Your answers
What was "the Word" of "In the beginning was the Word",
of John 1.1?
The Prologue of St John's Gospel (1.1-18) may have been
deliberately added by the Evangelist in order to explain the
significance of what he had already written in his Gospel. For this
purpose, "the Word", or, in Greek, the Logos, was the
definitive expression that points to Jesus.
In the Gospel, the words and action-signs of our Lord are to be
seen and understood as the working out in human history of the
pre-existent divine and personal Word that is the self-utterance of
God. In a phrase used by the late B. H. Streeter, in "the Word" of
John 1.1 we discover that "the meaning of the Infinite was spoken
out." In this respect, John's Prologue bears comparison with the
opening of the Letter to the Hebrews: "God has spoken to us by a
Son . . . through whom he also created the worlds . . . and
sustains all things by his powerful word" (Hebrews 1.1-3).
In the Prologue, a movement of "the Word" is traced from
eternity to time: "He was in the beginning with God" (John 1.2),
"all things came into being through him" (John 1.3), and "in him
was life and life was the light of all people" (John 1.4).
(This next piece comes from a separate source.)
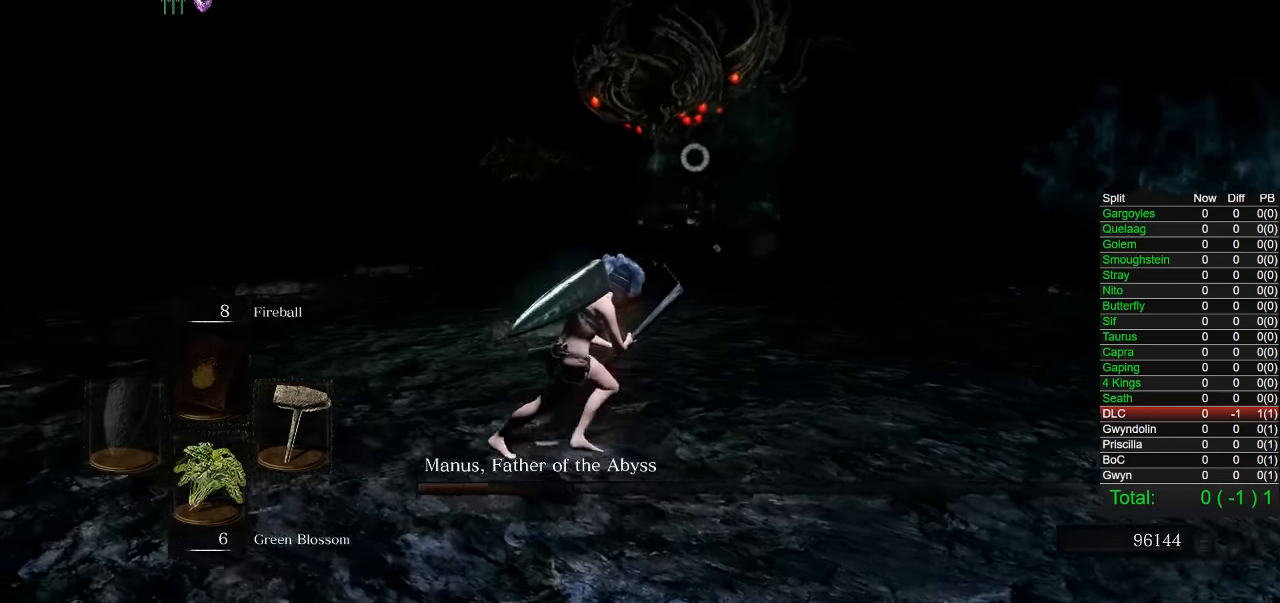
{"buttons": [], "left_stick": "up-left", "button_events": []}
He came
into the world, but was rejected by his "own", but accepted by
believers, who are enabled to become children of God (John
1.11-12). All this foreshadows the Gospel story of that same Word
who pitched his tent among us when he became flesh (John 1.14).
Because Prologue and Gospel are inseparable, it is possible to
see that, however wide the intellectual background to
Word-Logos may have been, the Evangelist treats it not
primarily as philosophical speculation (beloved by Philo, Stoics,
and others), but as the hidden gospel truth about Jesus.
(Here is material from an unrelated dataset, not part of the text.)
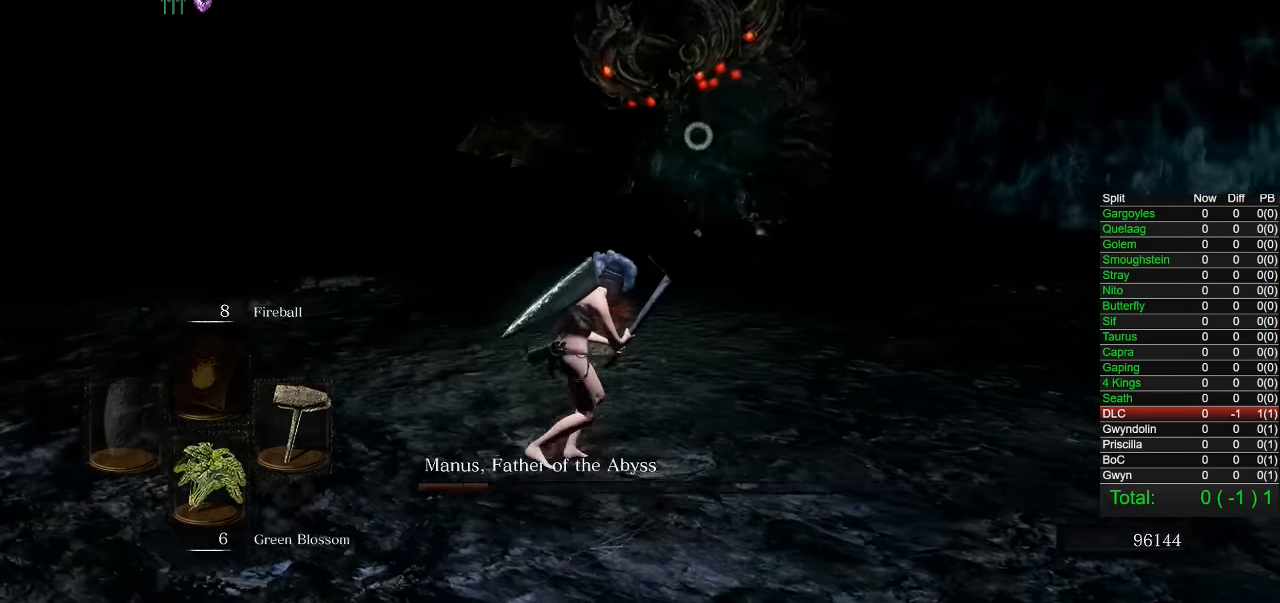
{"buttons": [], "left_stick": "left", "button_events": []}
This is abundantly illustrated in the Gospels. When, for
example, John 1.1 affirms the pre-existence of the
"Word-Logos", this is echoed in John 17.5: "glorify me . .
. with the glory I had in your presence before the world
existed."
The life-giving and light-bearing Word of John 1.4 is
pre-eminently seen in Johannine "signs": the raising of Lazarus and
the statement "I am the resurrection and the life" (John 11.25),
and the giving of sight to the man born blind (John 9), with
sayings such as "I am the light of the world, and whoever follows
me will never walk in darkness but will have the light of life"
(John 8.12).
In a remarkable way, the Prologue comes full circle at John
1.18. The Word, with God at the beginning, is indeed the one who is
"close to the Father's heart" (or "in the Father's bosom"). The
only Son has made the Father known or "interpreted him"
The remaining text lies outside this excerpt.